◆ RECORDED INFORMATION
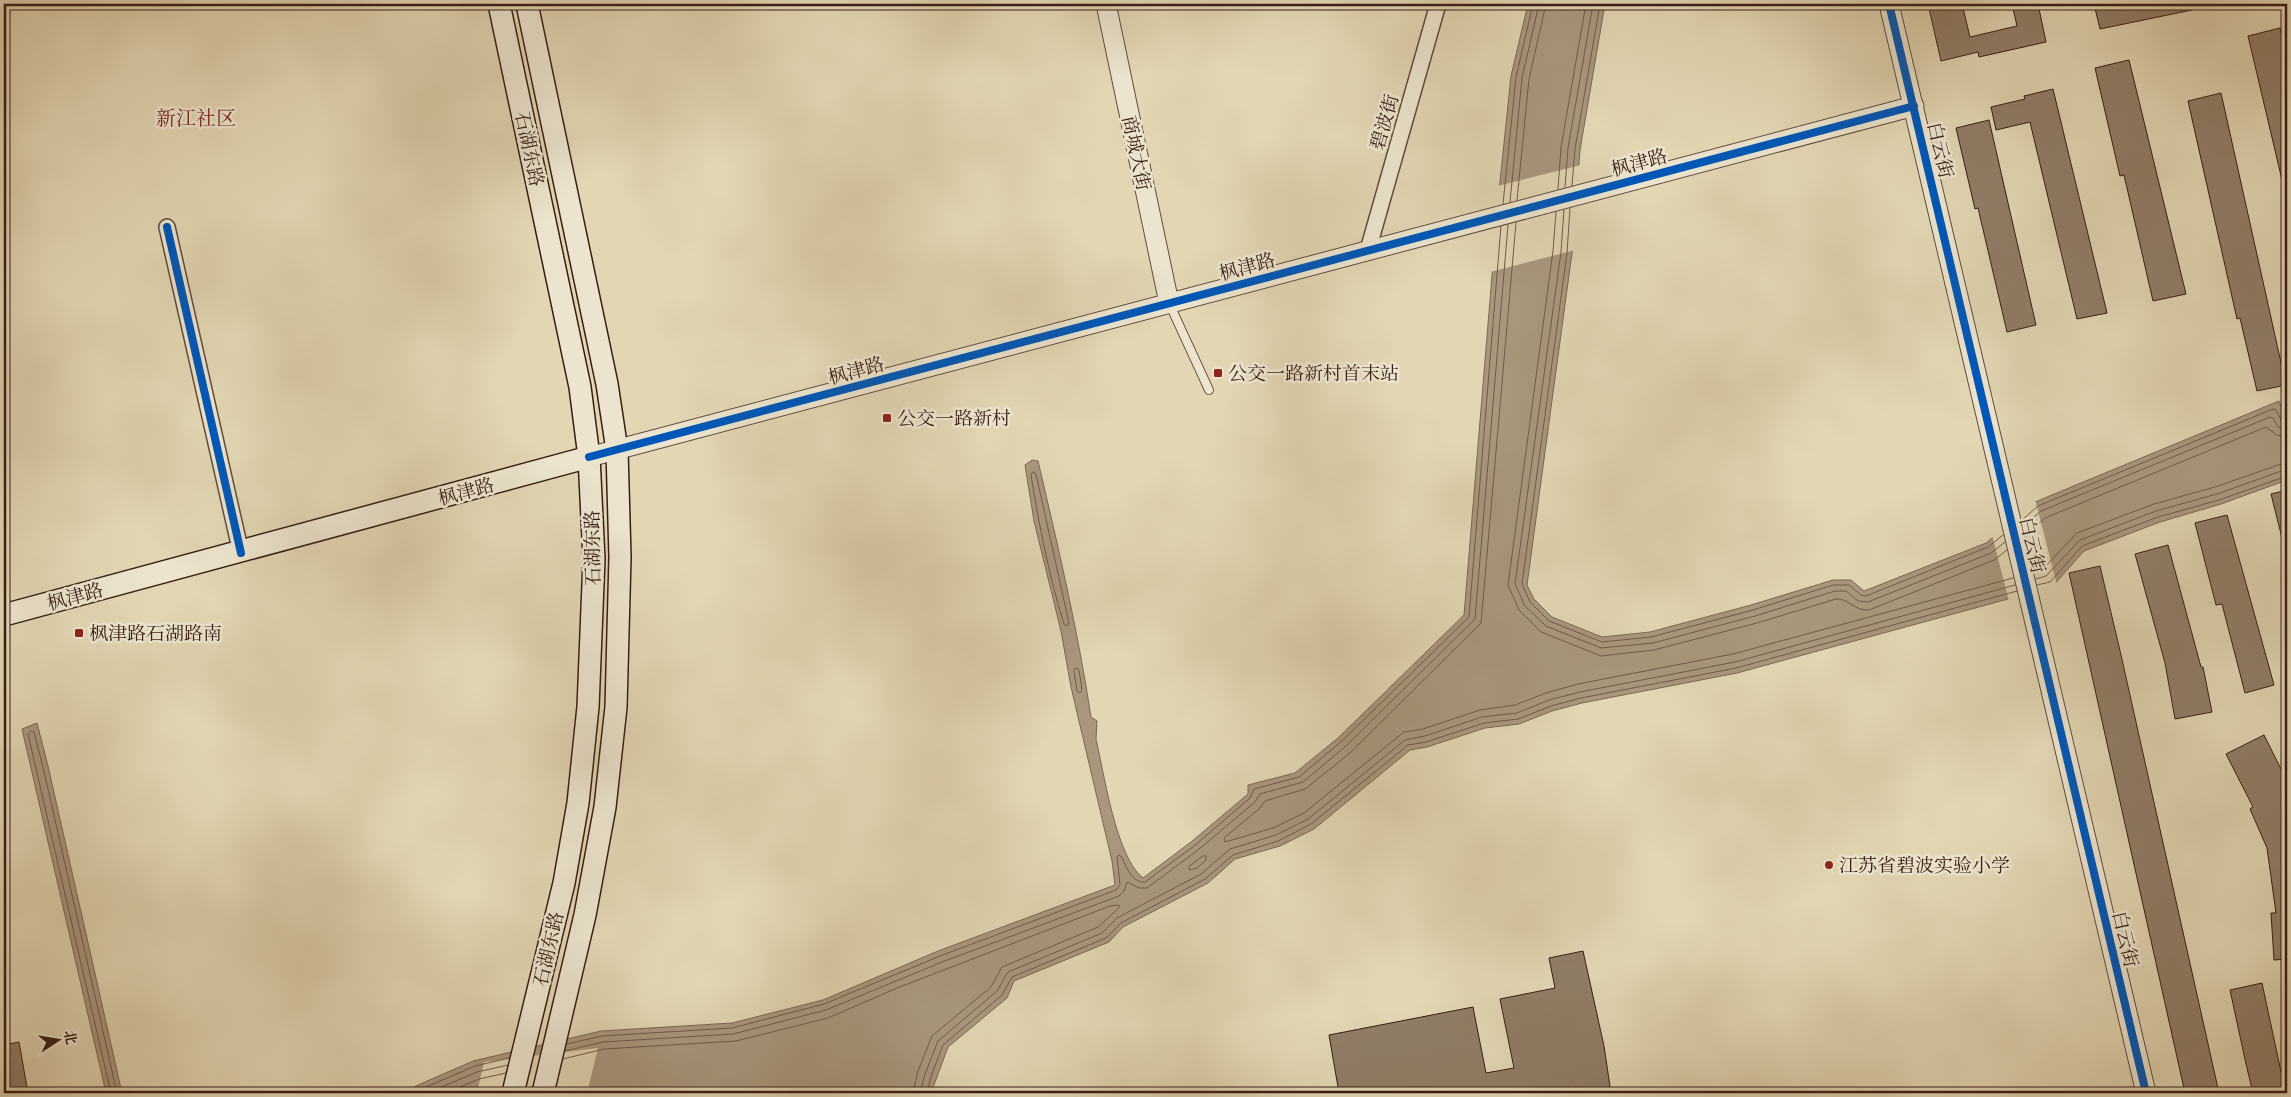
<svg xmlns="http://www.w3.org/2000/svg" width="2291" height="1097" font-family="'Gentium Book Plus','Noto Serif SC',serif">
<rect width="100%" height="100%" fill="#e2d6b3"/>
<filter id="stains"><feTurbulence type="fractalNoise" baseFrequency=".004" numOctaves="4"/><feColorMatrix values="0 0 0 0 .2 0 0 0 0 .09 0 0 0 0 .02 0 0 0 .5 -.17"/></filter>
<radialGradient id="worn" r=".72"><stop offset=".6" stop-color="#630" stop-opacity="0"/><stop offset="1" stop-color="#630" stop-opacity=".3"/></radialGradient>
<path fill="#a8977d" stroke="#7b6753" d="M1528 4H1605L1580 150 1572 253 1527 585 1534 599 1552 617 1602 637 1650 632 1751 605 1833 580H1851L1864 591 1986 543 2035 502 2279 401 2287 424V480L2221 504 2160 522 2084 551 2052 587 1737 673 1582 703 1552 711 1519 724 1485 728 1427 747 1410 750 1314 829 1280 846 1235 859 1208 883 1123 927 1109 942 1014 981 1007 998 948 1047 931 1093H400L473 1061 601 1031 732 1023 823 1000 938 951 1115 885 1112 861 1071 687 1061 631 1034 521 1025 465 1032 460 1038 461C1058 546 1078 631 1091 717L1097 721 1096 739C1104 773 1116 857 1143 878L1191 842 1248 794V785L1295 773 1338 738 1464 615 1499 191 1511 76Z
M37 723 48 766 122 1093H106L22 729Z"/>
<path fill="#e2d6b3" d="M1581 165 1575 250 1490 272 1497 186Z
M2035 499 2057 585 2053 589 2009 601 1992 535Z
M598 1048 587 1093H477L484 1062Z"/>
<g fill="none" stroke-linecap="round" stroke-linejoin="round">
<path stroke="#705a49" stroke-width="1" d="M1572 186 1575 149 1600 4
M1565 187 1568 148 1593 4
M1558 189 1561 147 1586 4
M1517 200 1529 79 1546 4
M1510 202 1522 78 1539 4
M1503 204 1516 77 1533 4
M1570 208 1567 253 1522 584 1530 602 1549 621 1602 642 1651 637 1753 610 1833 585H1849L1861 595 1866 596 1988 547 2003 535
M1564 210 1561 252 1515 584 1525 606 1546 626 1601 648 1653 643 1755 616 1835 591H1846L1858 601 1868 602 1991 553 2005 542
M1556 212 1553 251 1508 585 1519 610 1541 632 1601 656 1654 650 1757 623 1836 599C1849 598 1854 611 1869 610L1994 560 2007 550
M1516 223 1481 623 1350 753 1305 789 1265 801 1260 808 1224 838 1225 842 1273 828 1304 813 1404 732 1423 729 1480 710 1515 705 1546 693 1578 684 1733 654 2013 578
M1033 472 1036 474 1069 623 1067 626 1064 624C1049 576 1039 525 1031 475Z
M2022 520 2038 506 2273 409 2276 410 2282 422 2287 424
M2023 526 2041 511 2270 417 2273 418 2278 427 2287 430
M2025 535 2045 518 2266 427 2277 435 2287 437
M2034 572 2042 570 2077 533 2154 504 2215 487 2287 462
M2036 579 2046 576 2080 540 2156 511 2217 494 2287 469
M2037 585 2050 582 2082 546 2158 517 2219 500 2287 476
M1076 668 1079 670 1082 690 1080 693 1077 691 1074 671Z
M1203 856H1206V860L1197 868 1189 870V867Z
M567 1044 602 1036 732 1028 824 1004 940 956 1116 890 1120 885 1117 857 1119 855 1121 856C1126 866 1132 883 1145 882L1194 846 1250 798 1254 789 1299 777 1342 741 1469 617 1501 226
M565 1051 603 1042 733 1034 826 1010 942 962 1119 896 1124 891 1127 882 1139 888H1147L1198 850 1255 802 1260 794 1303 782 1346 746 1475 619 1508 225
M563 1059 604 1049 736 1041 828 1018 897 988 1110 906 1119 905V908L1098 927 1002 967 991 987 932 1036 918 1071 913 1093
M111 1093 28 734 31 731 34 732 43 767 117 1093
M412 1093 475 1066 509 1058
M427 1093 477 1072 508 1065
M446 1093 479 1079 506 1073
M920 1093 925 1074 938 1041 997 991 1008 972 1102 933 1117 918 1201 874 1230 849 1276 835 1308 819 1405 740 1425 736 1482 717 1517 713 1549 700 1580 692 1735 662 2015 585
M927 1093 931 1076 943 1045 1002 995 1012 977 1106 938 1121 923 1205 879 1233 855 1278 841 1311 824 1408 745 1426 742 1484 723 1518 719 1551 706 1581 698 1736 668 2017 591"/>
</g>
<path fill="#907e67" stroke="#371e15" d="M1928 4H1962L1970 37 2017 26 2012 4H2038L2046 42 1979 57 1978 52 1941 61Z
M2094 4H2191L2192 10 2100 29Z
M2280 28 2287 58V179L2282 180 2248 36Z
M2129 60 2186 294 2153 301 2124 175 2120 176 2095 68Z
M2053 89 2107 313 2077 319 2030 122 1996 130 1991 107 2025 99 2024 96Z
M2221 93 2286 385 2257 391 2240 318 2237 319 2188 101Z
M1989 120 2036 325 2007 332 1978 208 1975 209 1956 128Z
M2287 490V537L2282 538 2271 494Z
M2227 515 2274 685 2245 693 2222 604 2216 605 2195 523Z
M2168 545 2201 667H2203L2212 712 2175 719 2165 663 2135 554Z
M2100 566 2121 655 2219 1093H2185L2069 573Z
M2264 735 2285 777 2281 779 2287 793V959L2274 960 2271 913H2276L2267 848 2250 809 2253 807 2226 754Z
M1583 951 1604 1046 1611 1093H1577L1576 1087 1544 1093H1339L1329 1035 1473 1007 1486 1073 1514 1068 1500 999 1555 988 1549 958Z
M2262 983 2280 1067 2286 1093H2253L2246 1064 2230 990Z
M19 1042 28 1093H4V1045Z"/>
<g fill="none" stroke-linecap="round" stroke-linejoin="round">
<defs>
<path id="service" d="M1169 303 1209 390"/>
<path id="minor" d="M167 227 241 553
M1368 250 1438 4"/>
<path id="tertiary" d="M1106 4 1169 303
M1889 4 2146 1093
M589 457 1914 106"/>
<path id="secondary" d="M499 4 580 387 589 457 594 559 588 707 578 803 564 883 513 1093
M527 4 607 384 617 450 620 557 616 707 605 807 585 915 543 1093
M4 615 589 457"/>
</defs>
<use href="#service" stroke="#624c3c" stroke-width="10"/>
<use href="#minor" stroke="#624c3c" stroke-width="18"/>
<use href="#tertiary" stroke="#624c3c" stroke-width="21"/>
<use href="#secondary" stroke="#371e15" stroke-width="24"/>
<use href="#service" stroke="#ece4ce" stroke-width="8"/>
<use href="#minor" stroke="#ece4ce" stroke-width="15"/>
<use href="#tertiary" stroke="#ece4ce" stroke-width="19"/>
<use href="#secondary" stroke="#ece4ce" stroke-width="21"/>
<defs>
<path id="cycleway" d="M1889 4 2146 1093
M167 227 241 553
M589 457 1914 106"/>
</defs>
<use href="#cycleway" stroke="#ece4ce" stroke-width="11"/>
<use href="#cycleway" stroke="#0057b8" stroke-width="8"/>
</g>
<g fill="#8f2418" stroke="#ece4ce" stroke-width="2">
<rect x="1213" y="368" width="10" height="10" rx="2.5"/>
<rect x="882" y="413" width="10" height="10" rx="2.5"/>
<rect x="74" y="628" width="10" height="10" rx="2.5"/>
<circle cx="1829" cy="865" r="5"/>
</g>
<g text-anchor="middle" stroke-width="5" stroke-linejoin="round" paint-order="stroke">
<g font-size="19" fill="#371e15" stroke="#ece4ce">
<text transform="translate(1384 122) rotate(-74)" y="7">碧波街</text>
<text transform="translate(530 149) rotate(78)" y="7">石湖东路</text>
<text transform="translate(1941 150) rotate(77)" y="7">白云街</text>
<text transform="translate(1137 153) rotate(78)" y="7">商城大街</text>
<text transform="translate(1639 162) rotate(-15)" y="7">枫津路</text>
<text transform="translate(1247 266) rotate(-15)" y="7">枫津路</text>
<text transform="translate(856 370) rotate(-15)" y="7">枫津路</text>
<text transform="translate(466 491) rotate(-15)" y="7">枫津路</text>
<text transform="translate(2033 545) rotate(77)" y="7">白云街</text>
<text transform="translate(592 548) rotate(-91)" y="7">石湖东路</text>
<text transform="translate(75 596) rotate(-15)" y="7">枫津路</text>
<text transform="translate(2126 939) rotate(77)" y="7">白云街</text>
<text transform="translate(548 949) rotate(-77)" y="7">石湖东路</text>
</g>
<g font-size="19" fill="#371e15" stroke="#ece4ce" text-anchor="start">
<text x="1228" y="380">公交一路新村首末站</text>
<text x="897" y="425">公交一路新村</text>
<text x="89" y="640">枫津路石湖路南</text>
<text x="1839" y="872">江苏省碧波实验小学</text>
</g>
<g font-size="20" fill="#7a1f14" stroke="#ece4ce">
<text x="196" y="125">新江社区</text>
</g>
</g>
<rect width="2291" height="1097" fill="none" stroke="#e2d6b3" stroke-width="20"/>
<rect x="5" y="5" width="2281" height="1087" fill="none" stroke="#371e15" stroke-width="2.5"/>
<rect x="10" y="10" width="2271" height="1077" fill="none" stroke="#371e15"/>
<g transform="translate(58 1040) rotate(78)" stroke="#ece4ce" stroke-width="4" paint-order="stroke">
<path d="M0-4L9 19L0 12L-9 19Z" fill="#371e15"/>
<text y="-8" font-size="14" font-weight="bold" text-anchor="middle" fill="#371e15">北</text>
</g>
<rect width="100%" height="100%" filter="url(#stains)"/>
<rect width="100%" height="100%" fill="url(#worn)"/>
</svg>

◆ EXERCISE AIM
Look through the entries above. Copy out every line holding the word "worn".

◆ RESULT OF THIS TASK
<radialGradient id="worn" r=".72"><stop offset=".6" stop-color="#630" stop-opacity="0"/><stop offset="1" stop-color="#630" stop-opacity=".3"/></radialGradient>
<rect width="100%" height="100%" fill="url(#worn)"/>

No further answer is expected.